1. First, tell your AI client which protein data you need: do you have an ID (use `get_uniprot_protein`), a general term (use `search_uniprot`), or a gene name (use `search_uniprot_gene`)?
2. The agent executes the specific tool call, sending parameters like 'BRCA1' or 'P04637' to the server.
3. The UniProt MCP Server runs the query against the database and returns structured JSON containing all requested details: sequence, function, location, etc.

## Frequently Asked Questions

**How do I use search_uniprot to find proteins by function?**
You pass the functional keyword directly into `search_uniprot`. For example, if you want all enzymes that process lipids, you'd input 'lipid metabolizing enzyme'. The tool returns candidates and their sequences.

**What is the difference between search_uniprot and get_uniprot_protein?**
Use `search_uniprot` when you are guessing or researching, using a keyword like 'spike protein'. Use `get_uniprot_protein` only if you have a precise UniProt accession ID (like P04637) and need the complete record.

**Can I find all proteins from a gene name with search_uniprot_gene?**
Yes. `search_uniprot_gene` is designed for exactly that. Give it the gene symbol (e.g., 'BRCA1'), and it returns every known isoform across multiple species, which is crucial for evolutionary comparison.

**Does UniProt MCP Server require an API key?**
No. You don't need to worry about managing keys or endpoints; Vinkius handles the connection when you subscribe and connect your AI client.

**When I use get_uniprot_protein, what detailed information do I get besides the sequence?**
You receive the full amino acid sequence alongside critical annotations. This includes functional descriptions, subcellular location data, and whether the entry is manually curated (Swiss-Prot) or auto-annotated (TrEMBL). The tool provides context necessary for experimental design.

**How does search_uniprot handle non-protein keywords or general terms?**
It returns results based on matching names, functions, and gene symbols. If you use a general term like 'oxidative stress,' the tool finds proteins associated with that function, rather than requiring an exact match.

**If I need to check multiple related genes, is it better to run search_uniprot_gene or search_uniprot?**
You should use search_uniprot_gene. This tool specifically compiles all protein isoforms and their annotations for a single gene across different organisms, giving you a more complete comparison set.

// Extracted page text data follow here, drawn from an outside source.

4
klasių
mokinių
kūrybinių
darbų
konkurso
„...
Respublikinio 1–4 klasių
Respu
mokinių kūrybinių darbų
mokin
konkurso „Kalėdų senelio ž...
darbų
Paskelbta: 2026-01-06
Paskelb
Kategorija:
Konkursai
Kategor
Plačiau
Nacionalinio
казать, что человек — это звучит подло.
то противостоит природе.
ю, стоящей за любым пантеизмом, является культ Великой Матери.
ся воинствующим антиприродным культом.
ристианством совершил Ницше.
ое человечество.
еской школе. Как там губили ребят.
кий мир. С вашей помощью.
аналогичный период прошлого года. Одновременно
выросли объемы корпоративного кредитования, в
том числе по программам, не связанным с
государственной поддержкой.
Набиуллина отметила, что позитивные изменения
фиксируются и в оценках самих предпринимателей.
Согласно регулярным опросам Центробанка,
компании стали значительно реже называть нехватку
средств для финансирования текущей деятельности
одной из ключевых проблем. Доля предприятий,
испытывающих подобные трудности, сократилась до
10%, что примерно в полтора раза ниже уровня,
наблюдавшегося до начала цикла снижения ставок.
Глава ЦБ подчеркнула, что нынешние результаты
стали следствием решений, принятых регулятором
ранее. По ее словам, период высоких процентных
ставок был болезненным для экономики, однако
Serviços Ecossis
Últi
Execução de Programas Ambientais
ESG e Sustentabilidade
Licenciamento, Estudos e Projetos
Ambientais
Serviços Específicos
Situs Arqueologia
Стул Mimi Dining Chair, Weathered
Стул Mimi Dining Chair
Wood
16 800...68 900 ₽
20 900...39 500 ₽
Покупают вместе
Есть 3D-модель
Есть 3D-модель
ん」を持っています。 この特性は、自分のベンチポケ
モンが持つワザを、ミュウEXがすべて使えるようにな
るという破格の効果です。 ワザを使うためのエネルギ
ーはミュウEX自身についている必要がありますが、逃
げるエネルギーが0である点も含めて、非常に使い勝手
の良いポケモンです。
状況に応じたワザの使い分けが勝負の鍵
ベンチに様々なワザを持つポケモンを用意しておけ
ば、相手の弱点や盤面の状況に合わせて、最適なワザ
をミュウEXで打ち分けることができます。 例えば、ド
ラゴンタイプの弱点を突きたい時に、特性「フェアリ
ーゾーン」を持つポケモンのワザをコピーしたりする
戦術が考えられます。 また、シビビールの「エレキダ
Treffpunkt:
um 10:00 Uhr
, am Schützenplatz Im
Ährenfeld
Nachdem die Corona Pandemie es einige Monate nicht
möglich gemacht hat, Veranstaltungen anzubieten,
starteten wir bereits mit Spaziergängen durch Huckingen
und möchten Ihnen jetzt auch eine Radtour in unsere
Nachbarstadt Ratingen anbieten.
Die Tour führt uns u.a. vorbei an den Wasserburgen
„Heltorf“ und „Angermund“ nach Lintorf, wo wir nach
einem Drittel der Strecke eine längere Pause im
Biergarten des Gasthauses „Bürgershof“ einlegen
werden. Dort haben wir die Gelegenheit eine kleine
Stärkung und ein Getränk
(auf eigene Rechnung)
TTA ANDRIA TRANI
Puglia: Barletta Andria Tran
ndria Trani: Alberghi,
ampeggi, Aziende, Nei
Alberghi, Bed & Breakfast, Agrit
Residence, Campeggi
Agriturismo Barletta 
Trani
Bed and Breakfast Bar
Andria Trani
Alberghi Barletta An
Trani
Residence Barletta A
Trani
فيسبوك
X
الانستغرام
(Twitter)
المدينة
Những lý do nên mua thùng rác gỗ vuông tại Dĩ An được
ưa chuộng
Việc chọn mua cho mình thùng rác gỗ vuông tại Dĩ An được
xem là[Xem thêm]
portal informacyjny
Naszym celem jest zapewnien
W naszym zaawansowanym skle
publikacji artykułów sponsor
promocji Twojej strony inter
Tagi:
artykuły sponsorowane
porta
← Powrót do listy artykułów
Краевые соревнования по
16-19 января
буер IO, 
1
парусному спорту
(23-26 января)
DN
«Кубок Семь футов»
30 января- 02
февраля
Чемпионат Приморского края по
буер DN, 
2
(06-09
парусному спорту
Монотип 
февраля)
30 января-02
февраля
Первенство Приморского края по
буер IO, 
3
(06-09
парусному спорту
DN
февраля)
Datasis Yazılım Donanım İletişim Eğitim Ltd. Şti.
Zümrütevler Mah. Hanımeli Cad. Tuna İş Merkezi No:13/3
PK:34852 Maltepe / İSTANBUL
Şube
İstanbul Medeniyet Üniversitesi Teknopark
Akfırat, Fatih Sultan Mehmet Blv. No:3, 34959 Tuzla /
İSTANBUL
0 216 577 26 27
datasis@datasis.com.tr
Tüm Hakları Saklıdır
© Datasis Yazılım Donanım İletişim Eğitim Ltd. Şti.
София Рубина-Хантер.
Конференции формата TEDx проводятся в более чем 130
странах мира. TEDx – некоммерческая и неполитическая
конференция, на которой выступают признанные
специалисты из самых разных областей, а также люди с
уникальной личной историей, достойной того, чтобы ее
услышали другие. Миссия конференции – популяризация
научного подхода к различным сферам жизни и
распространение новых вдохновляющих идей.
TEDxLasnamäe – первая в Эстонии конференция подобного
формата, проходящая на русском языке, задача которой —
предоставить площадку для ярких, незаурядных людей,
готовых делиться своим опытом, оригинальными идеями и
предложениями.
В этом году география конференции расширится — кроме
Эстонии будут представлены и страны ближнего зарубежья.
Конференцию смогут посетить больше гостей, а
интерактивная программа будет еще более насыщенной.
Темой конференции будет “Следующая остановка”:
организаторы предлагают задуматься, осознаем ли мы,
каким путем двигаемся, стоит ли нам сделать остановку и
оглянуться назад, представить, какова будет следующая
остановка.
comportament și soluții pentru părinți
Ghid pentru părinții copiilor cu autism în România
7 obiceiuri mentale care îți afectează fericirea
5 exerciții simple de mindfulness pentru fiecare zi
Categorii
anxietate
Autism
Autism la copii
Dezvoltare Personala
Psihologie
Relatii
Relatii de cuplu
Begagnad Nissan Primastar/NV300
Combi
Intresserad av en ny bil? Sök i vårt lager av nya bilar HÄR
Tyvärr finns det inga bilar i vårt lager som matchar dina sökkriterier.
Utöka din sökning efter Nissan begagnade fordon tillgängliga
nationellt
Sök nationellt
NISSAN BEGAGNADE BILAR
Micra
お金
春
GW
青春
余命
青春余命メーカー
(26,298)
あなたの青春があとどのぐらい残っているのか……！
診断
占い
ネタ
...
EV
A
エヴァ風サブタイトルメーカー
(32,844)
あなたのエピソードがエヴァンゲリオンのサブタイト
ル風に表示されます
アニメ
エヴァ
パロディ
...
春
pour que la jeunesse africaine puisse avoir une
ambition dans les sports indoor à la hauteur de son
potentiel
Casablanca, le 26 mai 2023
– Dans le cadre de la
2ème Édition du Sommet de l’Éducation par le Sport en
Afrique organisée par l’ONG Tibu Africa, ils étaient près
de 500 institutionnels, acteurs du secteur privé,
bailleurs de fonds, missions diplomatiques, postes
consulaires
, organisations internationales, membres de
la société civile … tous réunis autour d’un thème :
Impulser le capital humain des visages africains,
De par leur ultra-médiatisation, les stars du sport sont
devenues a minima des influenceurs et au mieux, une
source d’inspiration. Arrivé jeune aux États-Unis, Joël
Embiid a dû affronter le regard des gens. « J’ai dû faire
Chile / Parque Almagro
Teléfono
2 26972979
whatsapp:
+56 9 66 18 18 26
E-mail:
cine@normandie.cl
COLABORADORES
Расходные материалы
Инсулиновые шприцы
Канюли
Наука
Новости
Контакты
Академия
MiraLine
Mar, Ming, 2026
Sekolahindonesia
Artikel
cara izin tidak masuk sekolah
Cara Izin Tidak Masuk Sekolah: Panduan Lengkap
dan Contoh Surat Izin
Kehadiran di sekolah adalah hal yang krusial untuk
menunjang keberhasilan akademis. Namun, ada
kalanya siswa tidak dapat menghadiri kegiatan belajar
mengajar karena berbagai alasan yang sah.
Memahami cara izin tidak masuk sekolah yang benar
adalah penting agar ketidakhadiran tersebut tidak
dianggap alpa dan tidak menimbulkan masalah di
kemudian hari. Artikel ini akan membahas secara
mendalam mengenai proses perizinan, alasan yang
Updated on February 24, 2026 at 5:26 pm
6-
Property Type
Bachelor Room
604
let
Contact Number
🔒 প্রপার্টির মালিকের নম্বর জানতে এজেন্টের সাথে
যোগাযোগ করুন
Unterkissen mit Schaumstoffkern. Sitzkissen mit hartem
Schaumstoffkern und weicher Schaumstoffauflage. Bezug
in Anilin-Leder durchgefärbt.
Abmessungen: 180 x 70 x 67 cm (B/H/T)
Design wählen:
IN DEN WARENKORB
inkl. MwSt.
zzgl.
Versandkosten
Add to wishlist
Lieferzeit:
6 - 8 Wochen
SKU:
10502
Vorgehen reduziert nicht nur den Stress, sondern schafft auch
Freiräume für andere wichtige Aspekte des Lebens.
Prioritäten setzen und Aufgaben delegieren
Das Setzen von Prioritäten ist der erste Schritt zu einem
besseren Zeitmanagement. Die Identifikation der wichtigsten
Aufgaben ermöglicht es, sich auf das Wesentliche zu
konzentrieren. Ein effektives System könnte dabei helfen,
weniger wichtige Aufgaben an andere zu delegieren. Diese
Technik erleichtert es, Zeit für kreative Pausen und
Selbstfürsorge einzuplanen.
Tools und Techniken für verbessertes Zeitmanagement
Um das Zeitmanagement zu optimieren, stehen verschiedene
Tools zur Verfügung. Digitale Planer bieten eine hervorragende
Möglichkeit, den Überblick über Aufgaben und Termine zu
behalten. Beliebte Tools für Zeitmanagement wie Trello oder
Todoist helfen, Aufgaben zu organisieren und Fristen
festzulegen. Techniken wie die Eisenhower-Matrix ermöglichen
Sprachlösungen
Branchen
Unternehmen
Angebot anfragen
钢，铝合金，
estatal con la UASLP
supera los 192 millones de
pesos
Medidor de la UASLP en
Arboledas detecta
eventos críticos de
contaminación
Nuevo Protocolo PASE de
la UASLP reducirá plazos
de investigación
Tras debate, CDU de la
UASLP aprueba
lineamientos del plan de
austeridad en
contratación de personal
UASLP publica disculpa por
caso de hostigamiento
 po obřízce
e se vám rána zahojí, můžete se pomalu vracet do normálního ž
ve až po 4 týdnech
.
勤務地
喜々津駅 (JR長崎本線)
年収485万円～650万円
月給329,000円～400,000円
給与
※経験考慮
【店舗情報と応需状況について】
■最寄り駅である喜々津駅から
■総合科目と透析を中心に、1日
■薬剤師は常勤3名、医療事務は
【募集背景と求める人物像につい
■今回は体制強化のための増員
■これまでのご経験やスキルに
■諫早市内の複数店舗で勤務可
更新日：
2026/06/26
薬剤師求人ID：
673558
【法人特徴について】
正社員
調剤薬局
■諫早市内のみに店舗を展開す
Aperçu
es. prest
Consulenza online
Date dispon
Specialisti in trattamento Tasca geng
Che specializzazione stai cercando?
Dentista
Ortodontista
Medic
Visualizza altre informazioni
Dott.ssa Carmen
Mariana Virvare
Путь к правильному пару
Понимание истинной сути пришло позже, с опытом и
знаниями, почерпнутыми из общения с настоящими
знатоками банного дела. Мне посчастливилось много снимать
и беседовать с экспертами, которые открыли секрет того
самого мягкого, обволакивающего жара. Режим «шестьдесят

**Are there any rate limits when I run multiple searches using the search_uniprot tool?**
While no specific limit is published here, running many requests in quick succession may trigger throttling. For large-scale comparative analyses, batching your calls or incorporating delays between API invocations is advisable.

**What is the difference between Swiss-Prot and TrEMBL entries?**
Swiss-Prot contains 570K+ entries that have been manually reviewed and curated by expert biologists — the gold standard for protein annotation. TrEMBL contains 250M+ entries that are computationally annotated from gene sequences. Swiss-Prot entries are marked as 'reviewed' and are highly reliable; TrEMBL entries are automatically generated and may contain errors.

**Do I need to register or pay for an API key?**
No. UniProt REST API is completely free and open without any authentication. There are no rate limits for reasonable usage patterns. UniProt is funded by the National Institutes of Health (NIH), European Molecular Biology Laboratory (EMBL), and the Swiss Institute of Bioinformatics (SIB).

**Can I retrieve full amino acid sequences for proteins?**
Yes. Every protein entry includes the full amino acid sequence with length information. The sequence is returned in standard one-letter amino acid code. For very large proteins (10,000+ residues), the sequence may be truncated in the response but the full accession data is always provided for direct download.